As for its policies on sexual orientation, one (very liberal) priest of my acquaintance points to the United Church as the example of how _not_ to go about implementing inclusion. Because of its bent toward congregational autonomy, General Council can (as a United Church classmate at seminary explained to us) afford to make high-minded pronouncements on principle, but only because congregations are then free to proceed to ignore them. For my priest friend's part, she feared that this left gay and lesbian congregants in the lurch. In a polity which rests on ministerial settlement, bold declarations that the ministry is open to people of all sexual orientations "in principle" are cold comfort to a candidate who cannot find a congregation which adheres to the denomination's notional stance.
Pace Cynthia, I am not about to start congratulating my church for "leading the way" (riding as we have done on the coattails of the United Church and even our own American cousins). But the corollary of that is that when at last the Anglican Church of Canada does take action, it will be because there really is critical mass in all three orders with the will for it.
This is the way it will be in all the churches - sooner or later ...
"Pace Cynthia, I am not about to start congratulating my church for "leading the way" (riding as we have done on the coattails of the United Church and even our own American cousins)."
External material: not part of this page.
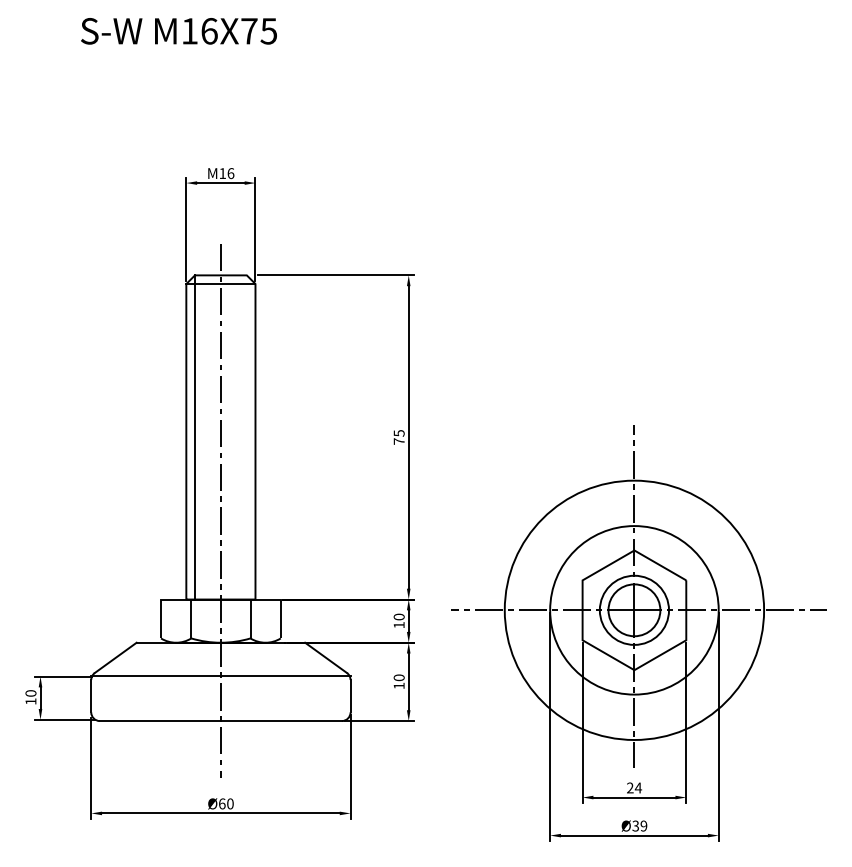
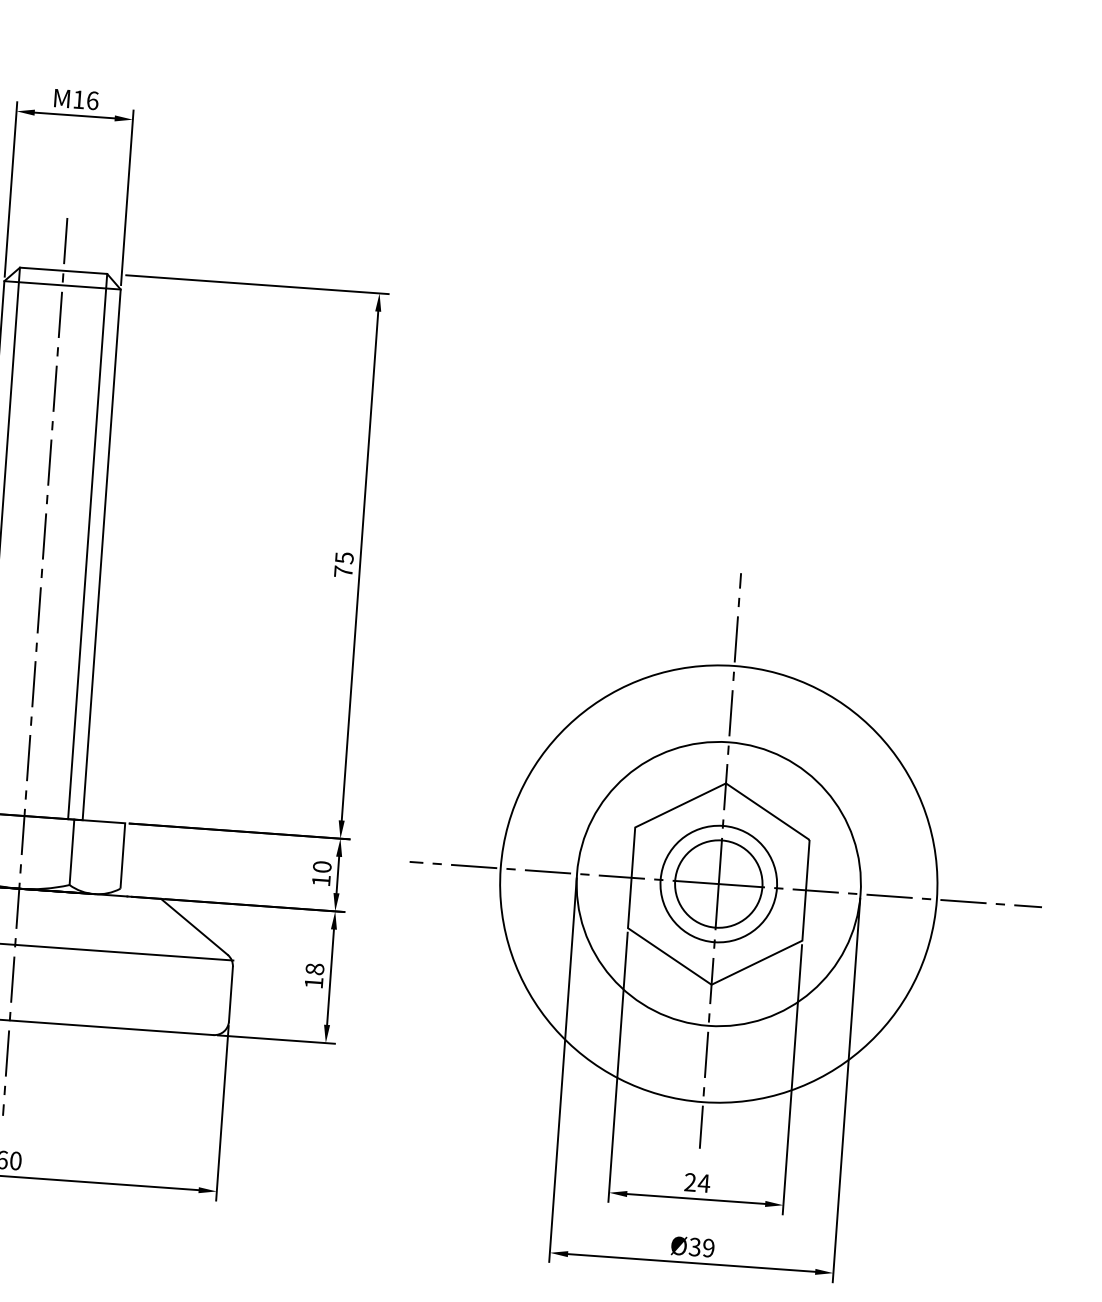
line: (246, 437) -> (87, 546), added
text: (399, 677) -> (315, 968), 10 -> 18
Thanks Geoff, but TECUSA nationally doesn't have equal access to the sacrament of marriage. Some dioceses have gone ahead in states where there is legal marriage equality. As far as I can tell, the timetable for TEC and Canada is roughly the same, Canada might be a little ahead… Close enough to refrain from declaring "firsts." It gives me the impression of a lot of Anglicans responding to the movement of the spirit, in all three orders, in both countries.
I see the problem you describe with the United Church. I note however that TEC parishes and dioceses have a fair amount of autonomy, calling our rectors and electing our bishops. Typically this has created a lot of open and affirming parishes in cities, and likely more of a mix in suburban and rural areas. Which means that a lot of people, but not all, are spiritually nourished in their comfort zone.
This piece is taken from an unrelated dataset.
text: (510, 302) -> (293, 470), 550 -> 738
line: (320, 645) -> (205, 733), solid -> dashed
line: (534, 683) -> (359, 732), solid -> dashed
Obviously if a Diocese or Bishop demur from heading in this direction--as +Hiltz says is possible--they will not do so on the basis of 'conscience' primarily, but on the basis of scripture and theological conclusion (faithfulness to the vows they took). Perhaps that is what +Hiltz means by use of the term. In TEC one has heard progressives speak of 'conscience' when it comes to individual priests doing this or that. It is important to note that in this case, +Hiltz refers to Bishops and Dioceses and not individuals.
"Thanks Geoff, but TECUSA nationally doesn't have equal access to the sacrament of marriage"
I was thinking in terms of sexuality issues as a whole, but even in terms of marriage equality specifically, "Some dioceses" is more than none! You can be sure we would not be in a place of having this commission if the American church had not acted decisively and repeatedly toward parity between heterosexual and queer members of the Church.
OH! Canada! What a bright, encouraging throught: that the AC of C can open up the possibility of the church actually blessing a Same-Sex relationship. I'm pretty sure our Loving God is keen on monogamy of Gays as well as Straights. GO! Canada!